Prefiro penicilinas ou tipos Keflex de antibióticos empiricamente por duas outras razões. Uma é que parece haver menos efeitos secundários graves do que com a clindamicina, que pode causar diarreia infecciosa C. difficile, ou TMP-SMX. Esta última causa as piores erupções cutâneas que eu já vi. Também pode causar anemia, seja por supressão da medula óssea, seja por hemólise em afro-americanos, asiáticos e latinos, devido a uma deficiência de glucose-6-fosfato desidrogenase (G6PD). Nos Estados Unidos, a deficiência de G6PD tem uma prevalência de 10% em homens negros.
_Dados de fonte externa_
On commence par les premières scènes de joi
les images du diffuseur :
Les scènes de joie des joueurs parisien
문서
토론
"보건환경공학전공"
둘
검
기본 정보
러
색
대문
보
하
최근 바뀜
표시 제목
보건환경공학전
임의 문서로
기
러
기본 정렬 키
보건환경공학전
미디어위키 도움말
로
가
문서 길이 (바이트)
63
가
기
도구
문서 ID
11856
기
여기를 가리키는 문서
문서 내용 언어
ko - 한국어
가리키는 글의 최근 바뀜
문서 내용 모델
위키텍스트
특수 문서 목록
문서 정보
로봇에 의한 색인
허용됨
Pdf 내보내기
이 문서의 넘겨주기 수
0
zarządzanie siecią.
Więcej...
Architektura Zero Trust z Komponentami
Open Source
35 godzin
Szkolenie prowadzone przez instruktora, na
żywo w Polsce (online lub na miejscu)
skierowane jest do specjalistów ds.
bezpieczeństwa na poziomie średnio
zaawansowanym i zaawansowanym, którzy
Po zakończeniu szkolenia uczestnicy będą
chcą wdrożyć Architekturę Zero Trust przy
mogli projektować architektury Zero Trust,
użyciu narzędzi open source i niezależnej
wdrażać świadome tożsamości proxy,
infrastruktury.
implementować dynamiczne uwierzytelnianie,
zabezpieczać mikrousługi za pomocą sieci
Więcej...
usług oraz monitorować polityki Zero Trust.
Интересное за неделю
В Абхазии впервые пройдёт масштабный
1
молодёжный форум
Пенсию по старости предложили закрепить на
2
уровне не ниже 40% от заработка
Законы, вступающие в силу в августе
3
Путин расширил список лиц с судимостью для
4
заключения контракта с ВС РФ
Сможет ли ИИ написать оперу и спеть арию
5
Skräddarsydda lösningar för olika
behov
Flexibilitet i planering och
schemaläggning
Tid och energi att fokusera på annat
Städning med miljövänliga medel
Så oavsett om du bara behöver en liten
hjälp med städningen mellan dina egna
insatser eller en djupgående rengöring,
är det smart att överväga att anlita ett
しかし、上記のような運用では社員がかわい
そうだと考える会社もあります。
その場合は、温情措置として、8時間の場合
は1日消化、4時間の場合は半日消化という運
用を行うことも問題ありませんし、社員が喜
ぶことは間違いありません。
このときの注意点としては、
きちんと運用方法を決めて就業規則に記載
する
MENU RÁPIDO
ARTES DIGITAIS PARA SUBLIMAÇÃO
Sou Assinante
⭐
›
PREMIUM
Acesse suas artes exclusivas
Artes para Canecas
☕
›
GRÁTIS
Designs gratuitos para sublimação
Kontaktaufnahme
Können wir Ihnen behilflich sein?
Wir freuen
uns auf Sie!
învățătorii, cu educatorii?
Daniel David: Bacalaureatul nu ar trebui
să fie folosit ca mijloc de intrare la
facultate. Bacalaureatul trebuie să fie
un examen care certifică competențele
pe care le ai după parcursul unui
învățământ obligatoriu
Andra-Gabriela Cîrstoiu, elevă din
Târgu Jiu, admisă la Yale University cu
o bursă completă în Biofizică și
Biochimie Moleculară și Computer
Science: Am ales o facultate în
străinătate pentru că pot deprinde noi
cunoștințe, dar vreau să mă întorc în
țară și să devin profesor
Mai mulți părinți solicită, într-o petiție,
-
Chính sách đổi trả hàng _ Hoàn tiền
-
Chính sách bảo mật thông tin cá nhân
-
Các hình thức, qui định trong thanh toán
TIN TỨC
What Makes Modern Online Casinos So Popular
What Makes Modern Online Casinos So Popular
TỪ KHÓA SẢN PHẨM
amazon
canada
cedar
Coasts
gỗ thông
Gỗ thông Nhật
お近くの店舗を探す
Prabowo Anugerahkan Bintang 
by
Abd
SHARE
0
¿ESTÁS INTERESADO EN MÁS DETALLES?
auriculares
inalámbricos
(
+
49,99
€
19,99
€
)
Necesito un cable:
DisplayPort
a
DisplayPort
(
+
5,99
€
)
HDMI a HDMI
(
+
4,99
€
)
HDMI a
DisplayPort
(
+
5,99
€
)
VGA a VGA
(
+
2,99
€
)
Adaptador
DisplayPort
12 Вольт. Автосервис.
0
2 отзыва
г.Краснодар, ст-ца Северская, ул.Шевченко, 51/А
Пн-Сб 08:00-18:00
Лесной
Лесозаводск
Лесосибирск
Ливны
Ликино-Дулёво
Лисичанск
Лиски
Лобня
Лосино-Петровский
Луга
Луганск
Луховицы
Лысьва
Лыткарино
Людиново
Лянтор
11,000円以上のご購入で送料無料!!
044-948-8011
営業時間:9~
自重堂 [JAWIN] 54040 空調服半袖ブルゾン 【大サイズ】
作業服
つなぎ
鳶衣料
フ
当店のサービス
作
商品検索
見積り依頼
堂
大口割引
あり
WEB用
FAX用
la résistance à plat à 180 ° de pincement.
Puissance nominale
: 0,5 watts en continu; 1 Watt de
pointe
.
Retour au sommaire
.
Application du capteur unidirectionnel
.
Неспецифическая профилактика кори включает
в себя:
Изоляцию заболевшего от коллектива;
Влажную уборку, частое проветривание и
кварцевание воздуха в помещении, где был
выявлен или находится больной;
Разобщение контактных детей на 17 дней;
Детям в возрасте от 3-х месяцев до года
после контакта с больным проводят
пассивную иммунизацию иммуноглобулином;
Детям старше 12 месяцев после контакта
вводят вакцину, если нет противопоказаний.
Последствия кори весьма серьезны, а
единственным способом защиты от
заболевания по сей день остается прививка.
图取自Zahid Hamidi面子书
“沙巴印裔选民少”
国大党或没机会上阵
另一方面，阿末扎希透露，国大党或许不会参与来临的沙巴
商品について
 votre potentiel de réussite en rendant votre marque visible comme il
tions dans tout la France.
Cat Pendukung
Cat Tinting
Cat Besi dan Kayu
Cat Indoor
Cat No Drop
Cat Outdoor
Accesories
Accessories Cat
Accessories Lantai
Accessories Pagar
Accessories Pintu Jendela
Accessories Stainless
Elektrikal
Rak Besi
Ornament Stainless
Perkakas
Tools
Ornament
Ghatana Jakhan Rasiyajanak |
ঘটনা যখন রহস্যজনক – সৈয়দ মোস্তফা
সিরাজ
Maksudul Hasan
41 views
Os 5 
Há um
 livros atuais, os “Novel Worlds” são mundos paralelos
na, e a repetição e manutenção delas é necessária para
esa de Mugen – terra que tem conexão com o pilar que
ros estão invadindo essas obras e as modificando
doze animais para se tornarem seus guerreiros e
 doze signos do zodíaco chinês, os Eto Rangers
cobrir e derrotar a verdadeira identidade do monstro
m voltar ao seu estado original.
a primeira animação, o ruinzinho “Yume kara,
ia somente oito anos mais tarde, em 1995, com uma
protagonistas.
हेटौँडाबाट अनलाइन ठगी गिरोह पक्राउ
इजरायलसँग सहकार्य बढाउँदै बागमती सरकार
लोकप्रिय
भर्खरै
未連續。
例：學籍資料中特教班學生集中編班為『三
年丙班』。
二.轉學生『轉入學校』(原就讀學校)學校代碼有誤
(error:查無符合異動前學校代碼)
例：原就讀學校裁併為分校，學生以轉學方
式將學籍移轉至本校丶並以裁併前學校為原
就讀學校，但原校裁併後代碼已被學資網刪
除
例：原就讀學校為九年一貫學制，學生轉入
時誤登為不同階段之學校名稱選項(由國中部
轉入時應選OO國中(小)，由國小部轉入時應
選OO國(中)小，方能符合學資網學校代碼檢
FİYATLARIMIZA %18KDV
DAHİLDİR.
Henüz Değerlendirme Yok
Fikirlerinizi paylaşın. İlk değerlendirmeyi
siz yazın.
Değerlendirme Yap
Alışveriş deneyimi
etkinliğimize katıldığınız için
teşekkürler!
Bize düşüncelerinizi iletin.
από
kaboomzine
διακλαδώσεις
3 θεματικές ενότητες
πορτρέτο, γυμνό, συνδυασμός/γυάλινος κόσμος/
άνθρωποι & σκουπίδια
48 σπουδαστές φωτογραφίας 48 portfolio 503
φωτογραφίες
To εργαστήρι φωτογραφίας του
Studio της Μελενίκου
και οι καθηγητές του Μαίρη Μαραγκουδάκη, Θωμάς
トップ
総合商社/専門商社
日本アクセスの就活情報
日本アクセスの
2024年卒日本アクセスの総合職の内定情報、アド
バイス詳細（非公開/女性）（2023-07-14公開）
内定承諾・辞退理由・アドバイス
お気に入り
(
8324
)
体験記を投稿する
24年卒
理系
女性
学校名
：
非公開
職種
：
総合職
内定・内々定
Um pequeno estudo não encontrou nenhum problema com pacientes que recebem TMP-SMX. Outra série encontrou anemia hemolítica grave em pacientes com HIV recebendo TMP-SMX, concluindo, assim como um estudo realizado com pessoal do exército, que o rastreamento de populações em risco é justificado, especialmente se eles também têm HIV.
Outra preocupação é se o uso mais difundido da clindamicina promoverá resistência desnecessariamente, em um momento em que temos opções limitadas de antibióticos.
As recomendações atuais são tratar pequenos abcessos com incisão e drenagem e sem antibióticos. Um resumo na conferência IDWeek sugere que o tratamento com TMP-SMX também oferece benefício adicional.
A nota final desconcertante neste relatório é que os autores utilizaram um curso de terapia de 10 dias. A tendência é tentar limitar a exposição a antibióticos, mesmo para infecções mais graves como a pneumonia. Para a celulite, as diretrizes da IDSA recomendam um tratamento de 5 dias; muitos médicos estenderiam esse tratamento para 7 dias, mas poucos o fariam por mais tempo. O Dr. Loren Miller, o autor principal do estudo, disse-me que os pediatras insistiram no curso de 10 dias. Eu espero que tal pesquisa de opinião não seja o único motivo para uma mudança na prática.
Eu concordo com o editorial que acompanha o estudo de que a celulite não purulenta é melhor tratada com um beta-lactam. Não há necessidade demonstrada de usar TMP-SMX ou clindamicina para celulite sem complicações, e devem ser reservados para abcessos ou feridas drenantes com alta probabilidade de MRSA, ou infecção comprovada por cultura. Os autores já observaram uma taxa de 12% de resistência à clindamicina. É provável que o aumento do uso não essencial aumente essa taxa.
O novo estudo acrescenta novidades importantes – e surpreendentes – que qualquer um desses medicamentos funciona bem para infecções cutâneas não complicadas. Entretanto, não deve ser uma mudança de jogo em relação às recomendações atuais.